The first thing Domingo does with his new-found fortune is buy himself a good meal. Afterwards, he pays for a booth at the Internet cafe, squeezing himself in and clumsily thumbing the computer screen. The guy in the next cubicle is watching porn; the moans of a woman spill into Domingo’s narrow space.
Domingo frowns. He pulls out the frayed headphones wrapped with insulating tape and pushes the pla
y button on the music player.
He does a search for the word tlahuelpuchi. Stories about gangs, murders and drugs fill the viewscreen. He scrolls through an article which talks about the history of the tlahuelpocmimi, explaining this is Mexico’s native vampire species, with roots that go back to the time of the Aztecs. The article has lots of information but it uses very big words he doesn’t know, such as hematophagy, anticoagulants and matrilineal stratified sept. Domingo gives up on it quickly, preferring to stare at the bold headlines and colorful pictures of the vampire gangsters. These resemble the comic books he keeps at his place; he is comfortable with this kind of stuff.

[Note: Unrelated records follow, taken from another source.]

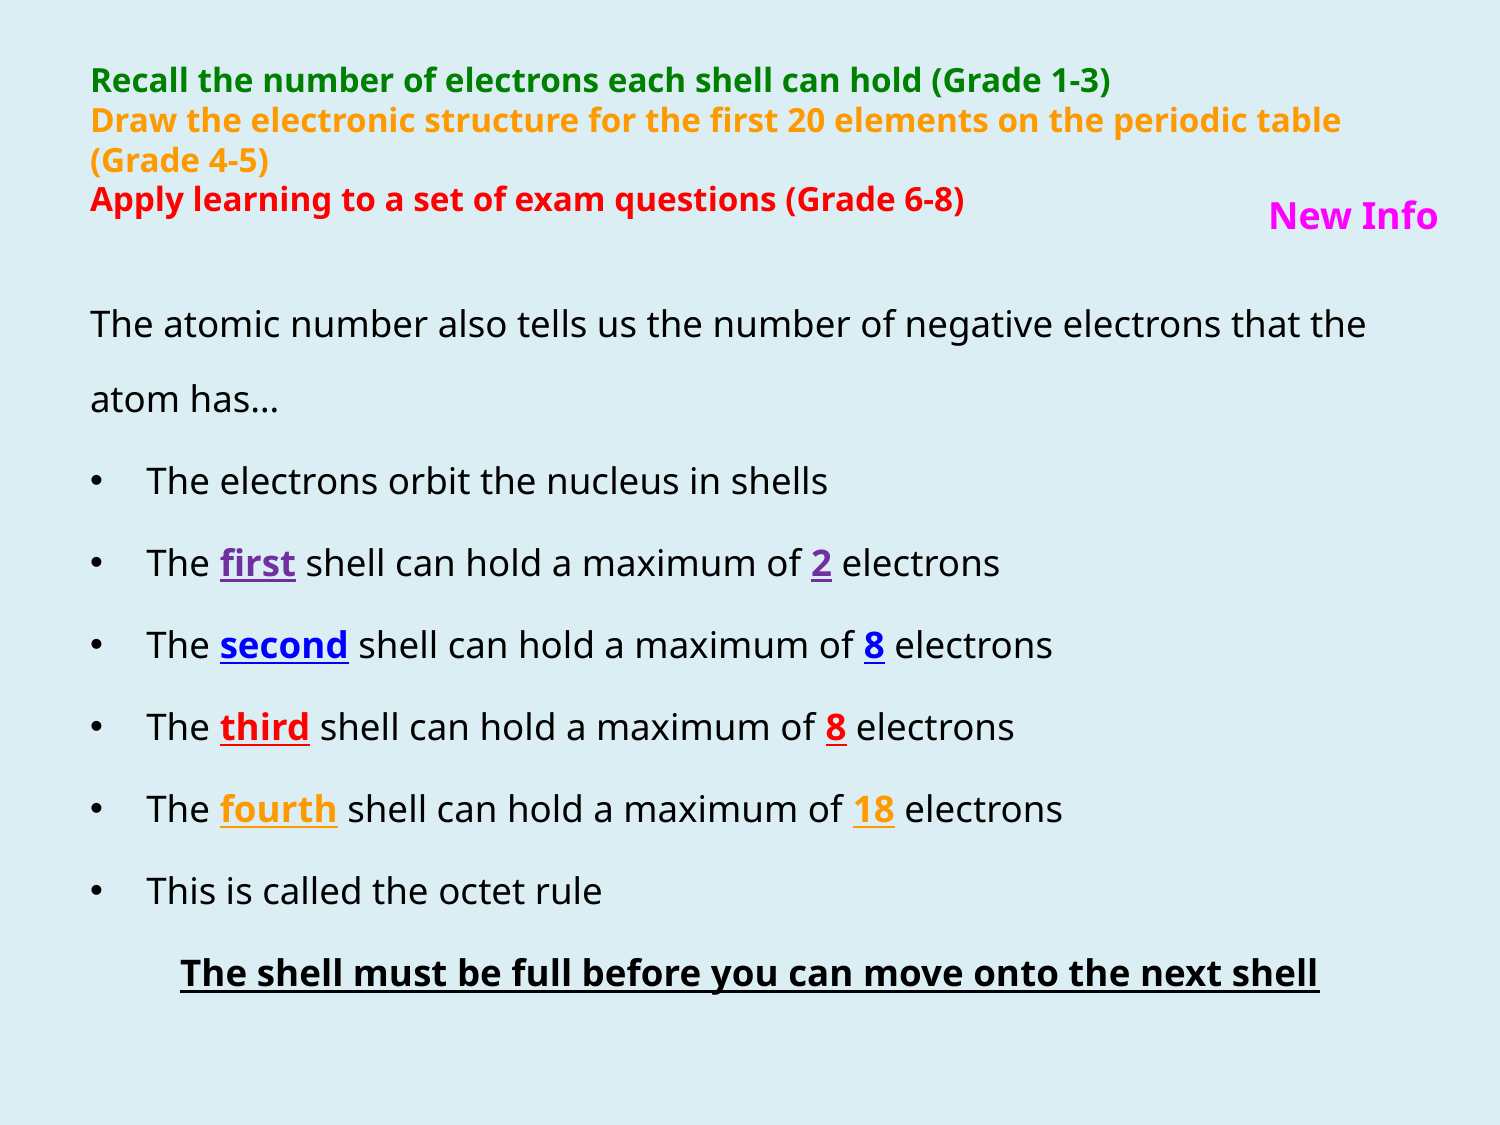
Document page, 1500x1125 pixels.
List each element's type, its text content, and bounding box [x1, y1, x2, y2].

title Recall the number of electrons each shell can hold (Grade 1-3) Draw the electronic structure for the first 20 elements on the periodic table (Grade 4-5) Apply learning to a set of exam questions (Grade 6-8) [75, 45, 1425, 233]
text_box New Info [1253, 184, 1454, 245]
list The atomic number also tells us the number of negative electrons that the atom has… The electrons orbit the nucleus in shells The first shell can hold a maximum of 2 electrons The second shell can hold a maximum of 8 electrons The third shell can hold a maximum of 8 electrons The fourth shell can hold a maximum of 18 electrons This is called the octet rule The shell must be full before you can move onto the next shell [75, 262, 1425, 1005]
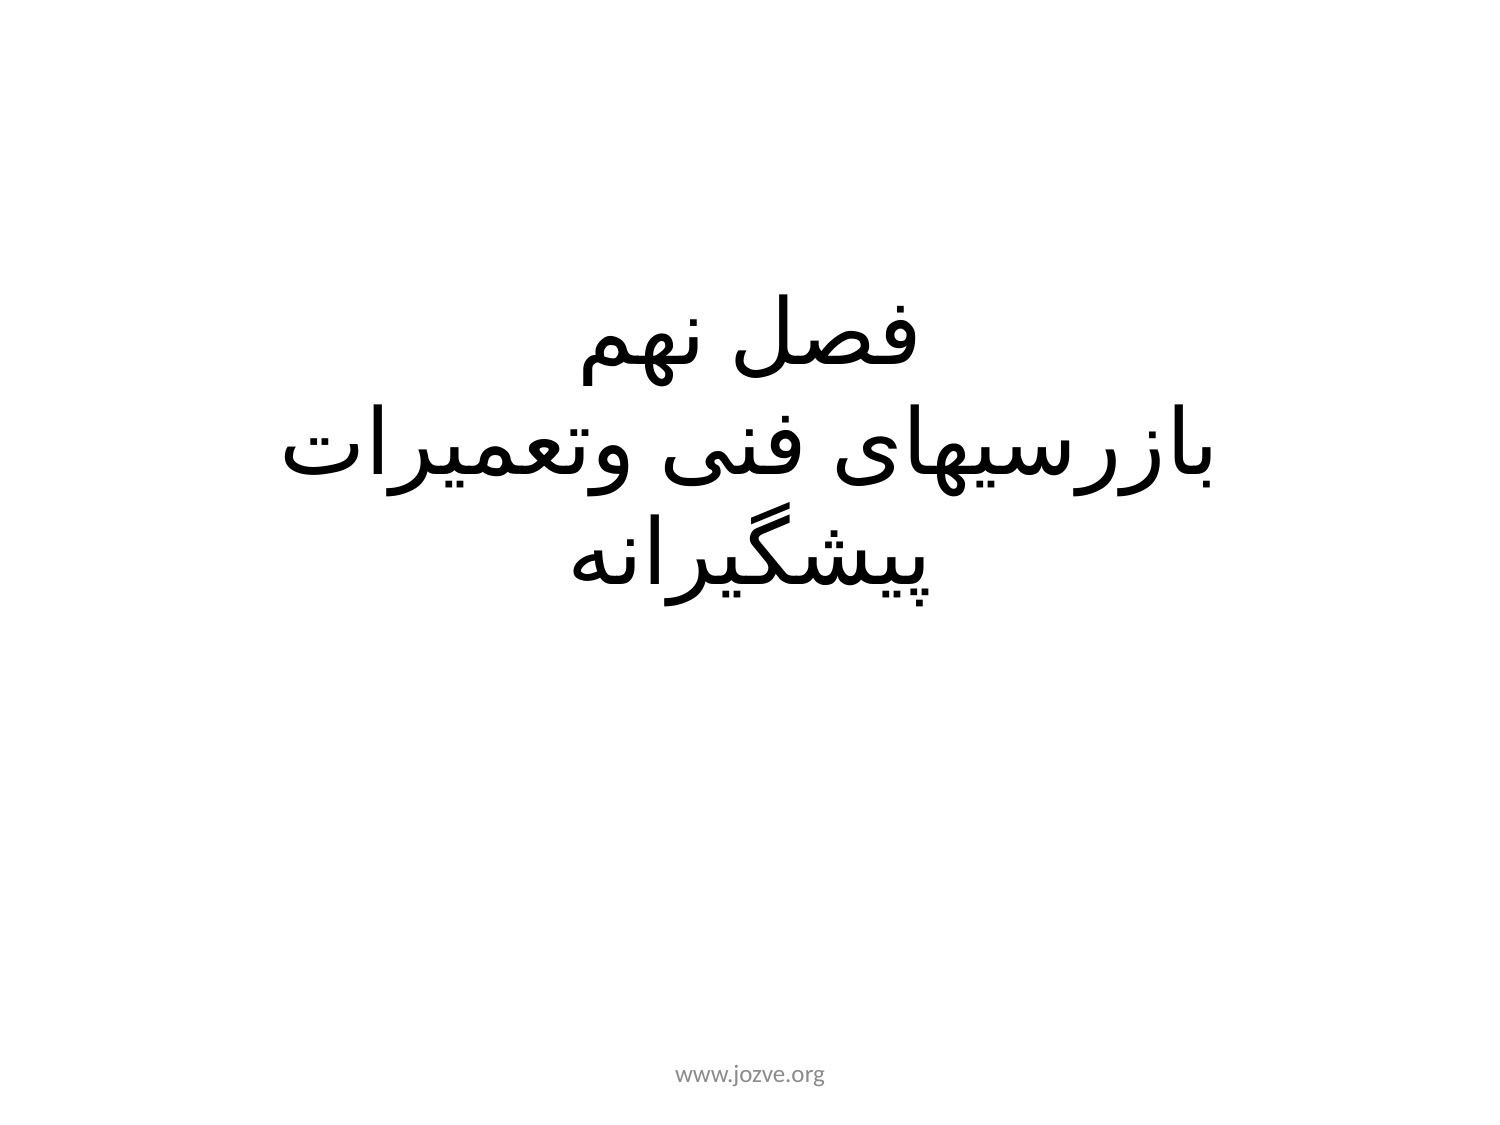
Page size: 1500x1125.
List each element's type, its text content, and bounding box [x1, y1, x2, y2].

footer www.jozve.org [512, 1042, 988, 1103]
title فصل نهم بازرسیهای فنی وتعمیرات پیشگیرانه [75, 45, 1425, 941]
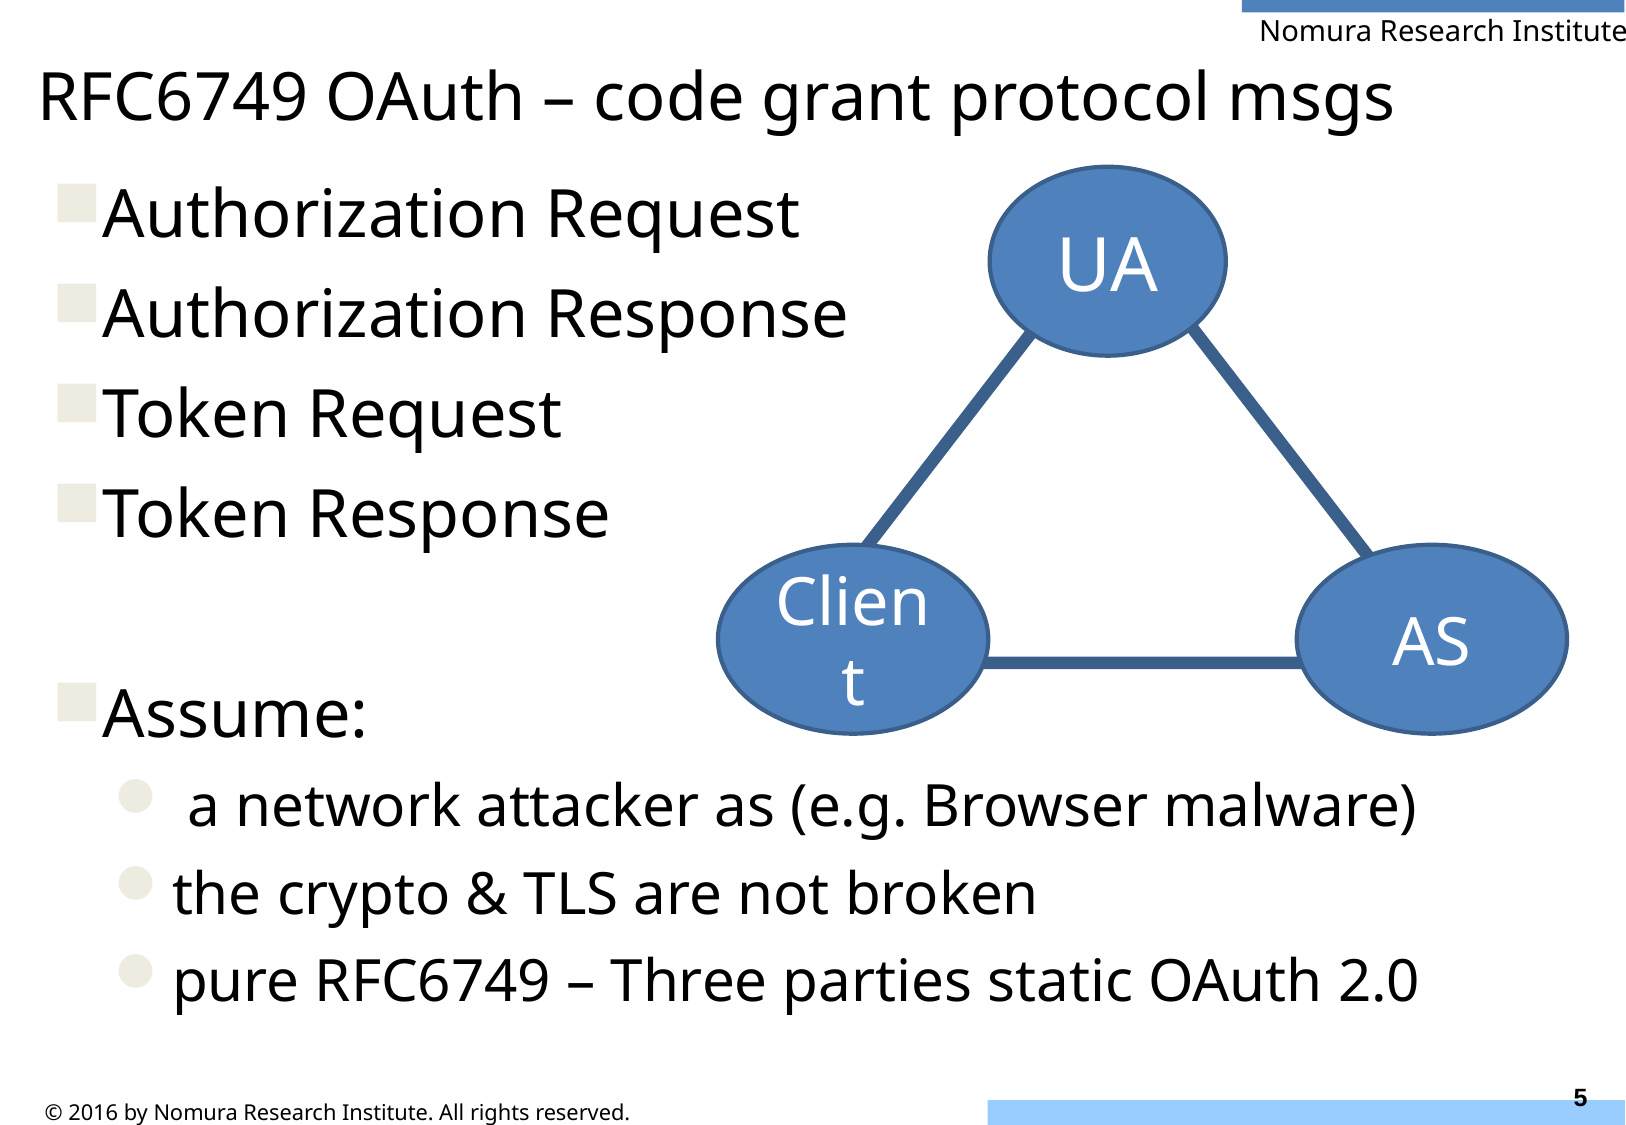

When an attendant bangs on the door, Domingo doesn’t buy more tokens. He has more money than he’s ever had in his life and he doesn’t know what to do with it.
It is nearly dusk when he finds his way to Atl’s apartment. She opens the door a crack and stares at him as though she’s never met him before.
“What are you doing tonight?” he asks.
“You’re not getting any more money, alright?” she says. “I don’t need food right now. There’s no sense in you coming here.”
“You only eat kids, no?” he says, blurting it.
“Yeah. Something in the hormone levels,” she waves her hand, irritated. “That doesn’t make me a Lucy Westenra, alright?”
“Lucia what?”
She raises an eyebrow at him.
“I figure, you want a steady person. Steady food, no? And … yesterday, it was, ah … it was fun. Kind of.”
“Fun,” she repeats.
Yeah. It had been fun. Not the blood part. Well, that hadn’t been too awful. She made him a cheese sandwich and they drank tea afterwards. Atl didn’t have furniture, but she did have a music player and they sat cross-legged in the living room, chatting, until she said he was fine and he wouldn’t get woozy and told him to make sure he had a good breakfast.
It wasn’t exactly a date, but Domingo has never exactly dated. There were hurried copulations in back alleys, the kind street kids manage. He hung out with Belen for a little bit, but then she went with an older guy and got pregnant, and Domingo hadn’t seen her anymore.